Penilaian kerugian tanaman pangan akibat kebakaran yaitu dengan membandingkan produktivitas perhektar setiap jenis tanaman pangan periode Agustus-Desember sebelum terjadi kebakaran tahun 1996 dengan setelah terjadi kebakaran tahun 1997, dengan asumsi dasar yaitu: (a) perubahan produktivitas (50%) disebabkan oleh terganggunya proses fotosintesa tanaman akibat asap kebakaran, (b) tingkat teknologi usahatani sama sebelum dan setelah kebakaran,

(c) tidak terjadi perubahan luas tanam, (d) harga yang digunakan sama yaitu harga tahun 1997 dan harga tahun 2003 untuk setiap jenis tanaman.

Hasil penelitian terhadap 60 orang responden petani yang mengusahakan tanaman pangan (padi, palawija dan sayuran) rata-rata luas pemilikan lahan usahatani antara 0,25 sampai 1,5 hektar per kepala keluarga. Mengalami penurunan produksi padi rata-rata 221 kg/ha, tanaman palawija menurun rata-rata 495 kg/ha atau rata-rata perjenis tanaman 124 kg/ha/jenis (jagung, ubi kayu, ubi jalar, kacang kedele), dan tanaman sayuran (cabe, kacang panjang, sawi, tomat, terung, ketimun, kangkung dan bawang) menurun rata-rata sebesar 7,05 kg/ha atau rata-rata perjenis sayuran 0,88 kg/ha/jenis.

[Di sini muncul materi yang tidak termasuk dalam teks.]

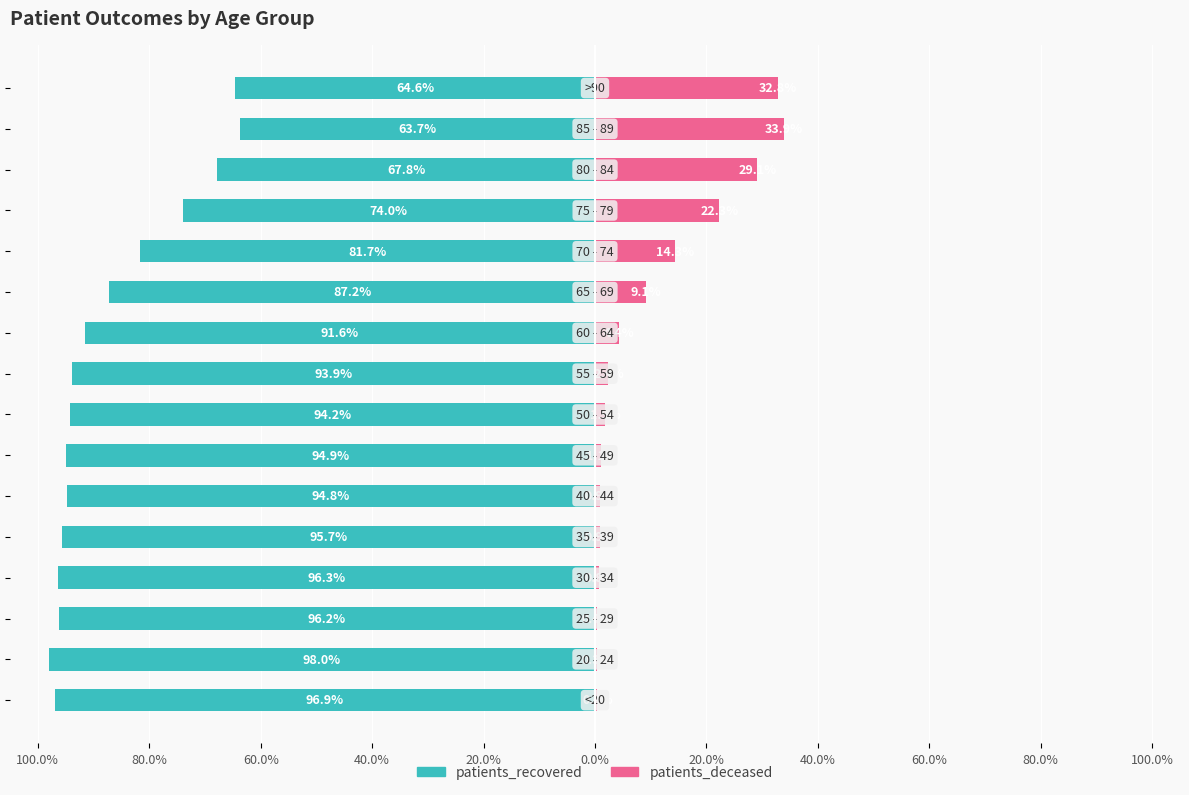

The patients_recovered series shows -132.4 at 40.0%. True or false?

False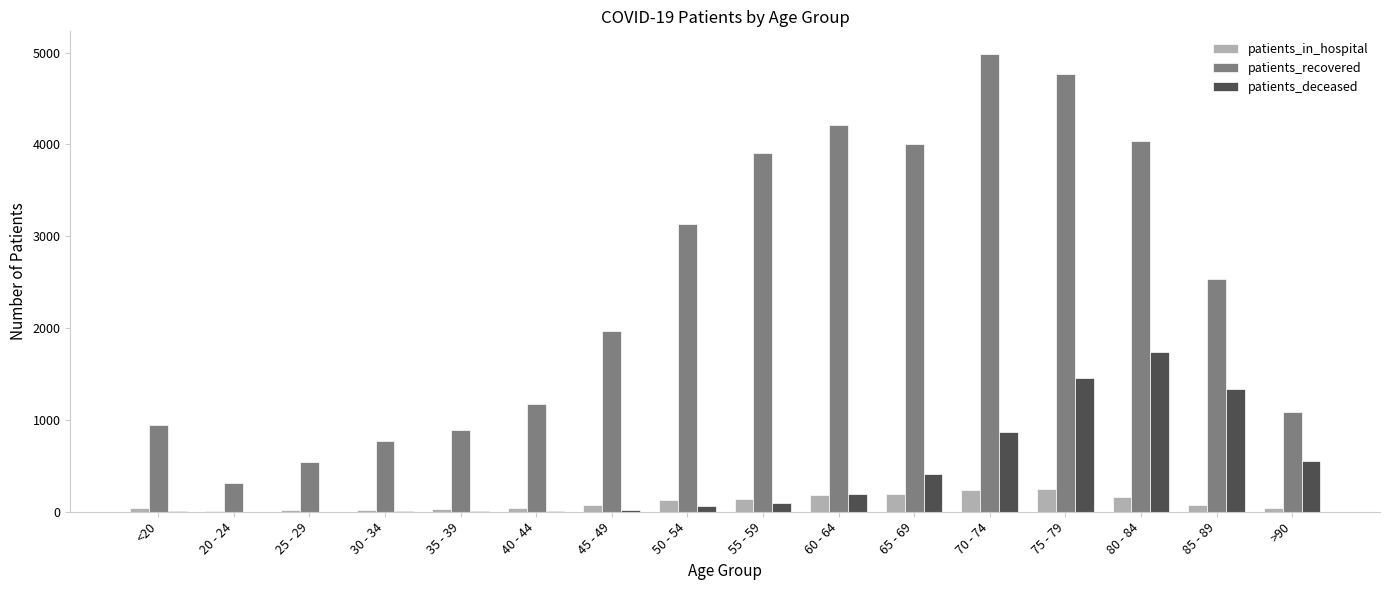

True or false: patients_in_hospital has a value of 18 at 25 - 29.

True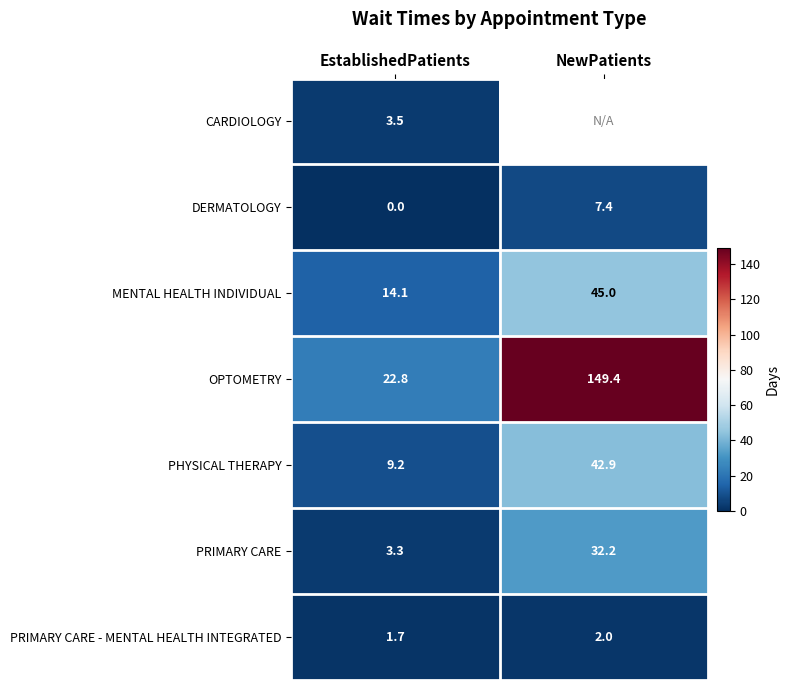

Is it true that MENTAL HEALTH INDIVIDUAL equals 45.0 at NewPatients?

True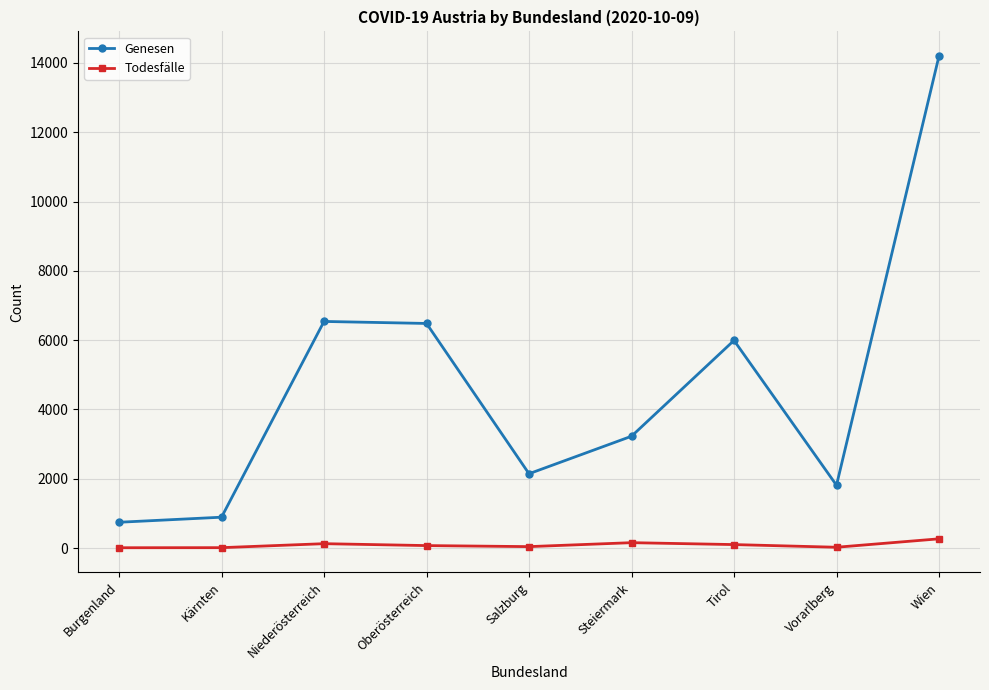

Rank the series by their maximum value, from highest to lowest.

Genesen, Todesfälle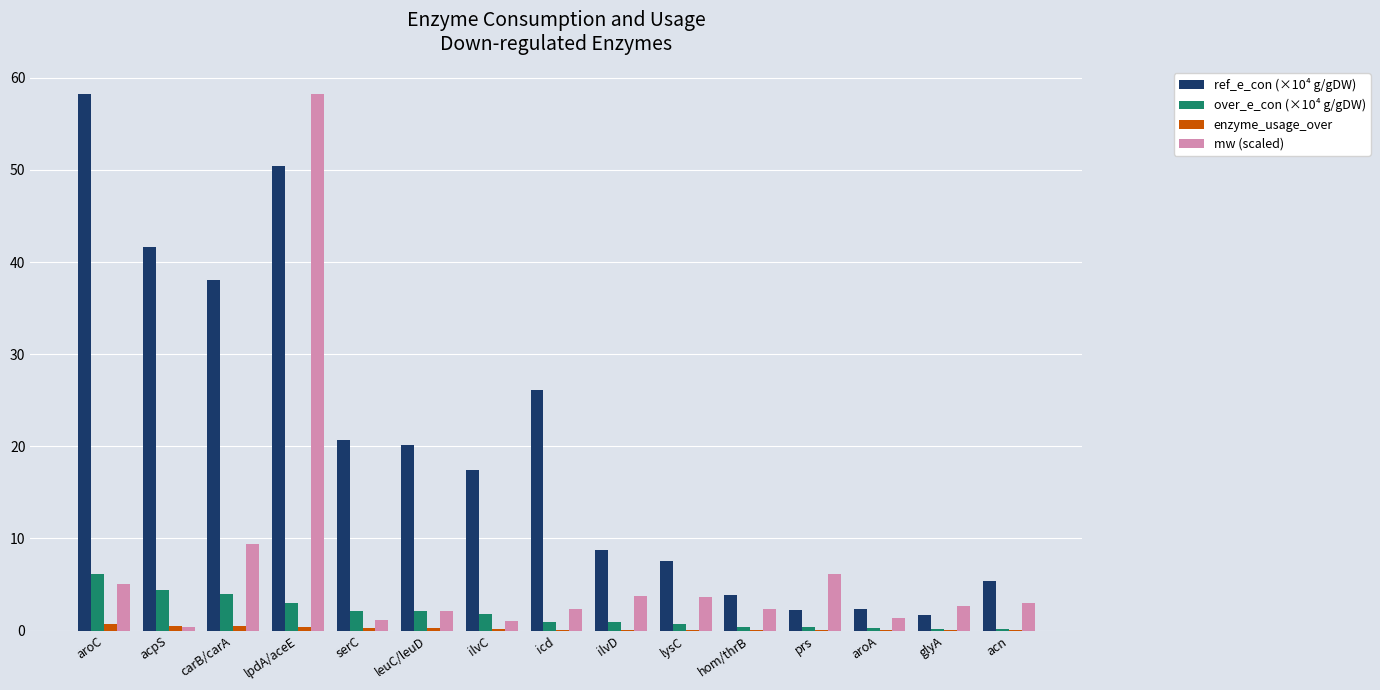

Is the value of ref_e_con (×10⁴ g/gDW) at serC greater than the value of enzyme_usage_over at glyA?

Yes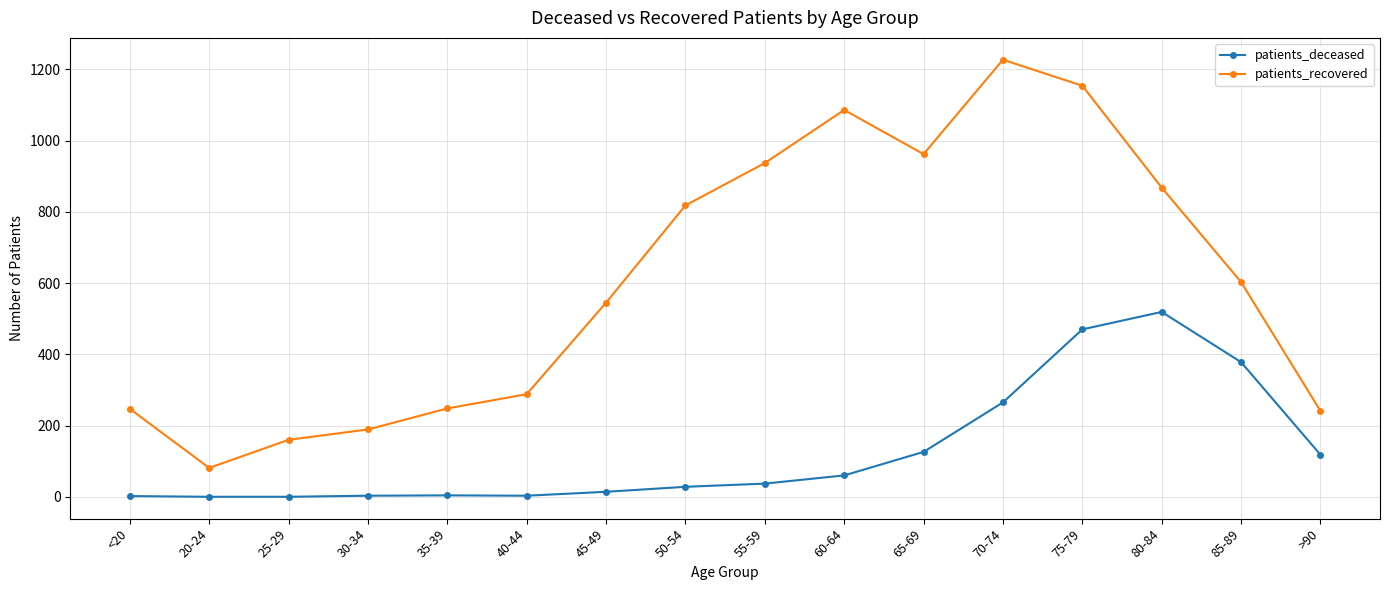

What is the difference between the maximum and minimum values in the patients_recovered series?

1146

Total perbedaan produktivitas tanaman tahun 1996 dan 1997 untuk ketiga jenis tanaman yaitu rata-rata 722,54 kg/ha atau 240,85 kg/ha/jenis. Dari penurunan produktivitas tersebut, diasumsikan 50% akibat dampak asap kebakaran hutan, maka rata-rata penurunan produktivitasnya sebesar 361,27 kg/ha atau 120,42 kg/ha/jenis, yang meliputi penurunan produktivitas tanaman padi yaitu 110,40 kg/ha, tanaman palawija 247,35 kg/ha dan tanaman sayuran rata-rata

menurun 3,53 kg/ha (Tabel 37).

Dari total luas lahan pertanian tanaman pangan 8.993 ha, maka nilai kerugian penurunan produktivitas tanaman atas dasar harga tahun 1997 yaitu sebesar Rp. 661 juta (Rp. 73.528/ha), meliputi: kerugian tanaman padi sekitar 74,93% (Rp. 499 juta) dengan kerugian rata-rata Rp. 70.939/ha; tanaman palawija sebesar 25% atau Rp. 162 juta (Rp. 108.748/ha); dan kerugian tanaman sayuran 0,07% atau Rp. 444 ribu (Rp. 940/ha). Sementara kerugian menurut harga tahun 2003 meningkat sebesar Rp. 1,88 milyar (naik 184%) dengan kerugian rata-rata tanaman pangan yaitu Rp. 209.213/ha. Kontribusi kerugian tanaman padi (74,95%), kerugian tanaman palawija (25%) dan tanaman sayuran (0,05%).